JAKARTA- CEO PT ASI Pudjiastuti Aviation, Susi Pudjiastuti mengatakan, pihaknya memutuskan mengandangkan (grounded) 6 pesawat jenis Pilatus Porter yang tersisa untuk diperiksa, menyusul kecelakaan di pesawat PK-VVQ pada Kamis (25/4) sore di daerah Tabang, Kutai Kartanagara, Kalimantan Timur, yang menewaskan pilot Jonathan James Willis dan penumpang, Ian Russel.
"Kita ingin tahu apa pesawat Porter sisanya laik terbang. Di-grounded sampai batas waktu yang belum bisa dipastikan," kata Susi, ditemui wartawan di kantor merangkap rumah tinggalnya, Jl Surabaya No 26, Menteng, Jakarta Pusat, Kamis (26/4).
Dari informasi yang didapat, sesaat sebelum hilang dari pantauan radar, pilot Jonathan James sempat memberitahu pada petugas bandara terdekat (Sendawar) bahwa pesawat mengalami masalah teknis di sistem bahan bakar. Kondisi ini menurut Jonathan, memaksanya untuk melakukan pendaratan darurat.
"Dia memberitahu itu pukul 17.29 Wita, tanggal 25 April," kata Susi. Meski bermasalah di sistem bahan bakar, Susi belum bisa memastikan apakah hal ini yang memicu kecelakaan.
Dijelaskan pula, pesawat Pilatus Porter PK-VVQ yang mengalami kecelakaan dibuat di Swis pada tahun 2009. Jam terbang pesawat berharga sekitar USD 2 juta (sekitar Rp 18,2 miliar) tergolong masih muda yakni 2.400 jam terbang. Apa ini berarti kecelakaan disebabkan kesalahan manusia? Susi tak mau menjawab dengan alasan masih dalam penyelidikan pihak berwenang.

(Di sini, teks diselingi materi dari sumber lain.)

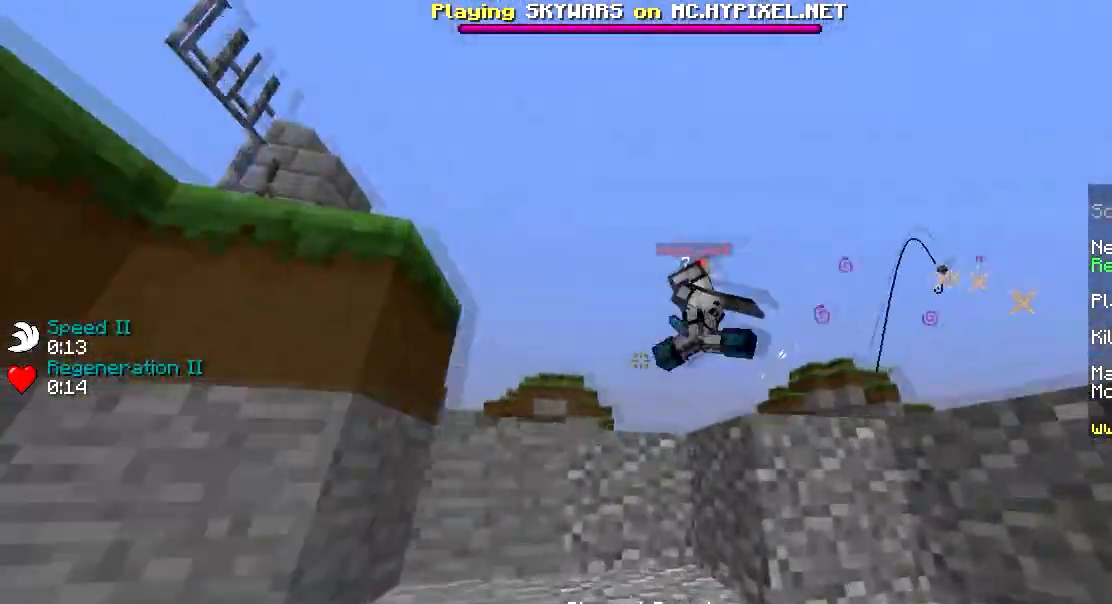
{"keys": ["w"], "mouse": ["left"], "events": [[50, "a", "down"], [50, "mouse_left", "down"], [100, "mouse_left", "up"], [200, "mouse_left", "down"], [250, "mouse_left", "up"], [333, "a", "up"], [333, "mouse_left", "down"], [450, "mouse_left", "up"], [500, "mouse_left", "down"]]}
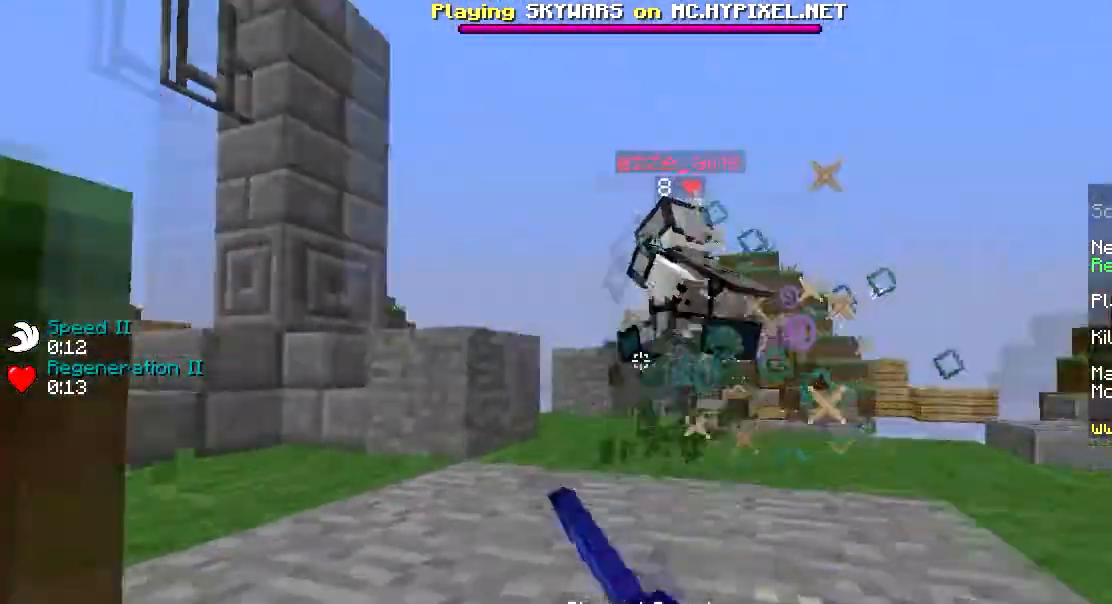
{"keys": ["w"], "mouse": [], "events": [[100, "mouse_left", "up"], [100, "mouse_right", "down"], [267, "mouse_right", "up"]]}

Yang pasti, kecelakaan ini tak mengakibatkan dihentikannya penerbangan komersil di Kaltim. Penghentian hanya dilakukan pada penerbangan survey dan beberapa penerbangann yang pesawatnya digunakan untuk mendukung proses evakuasi korban.
Ditegaskan pula, korban dan pesawat diasuransikan. Besaran asuransi USD 125 ribu per orang. "Kerugian dari pihak kita karena shutting down (penerbangan dihentikan) dan revenue (tak adanya pemasukan). Potential loss-nya USD 1,5 juta sampai USD 2 juta selama sebulan," kata istri Christian von Strombeck tersebut.
Sejak berdiri tahun 2004, Susi Air hingga kini memiliki 46 armada. Mayoritas penerbangan yang dilayani adalah daerah yang tak terjangkau pesawat besar, yakni bandara dengan landasan pacu 200-300 meter di daerah perbatasan Kalimantan dan Papua. "Fokus kita memang Kalimantan dan Papua, masing-masing 40 persen penerbangan. Sisanya Jawa dan Sumatera," jelas Susi. (pra/jpnn)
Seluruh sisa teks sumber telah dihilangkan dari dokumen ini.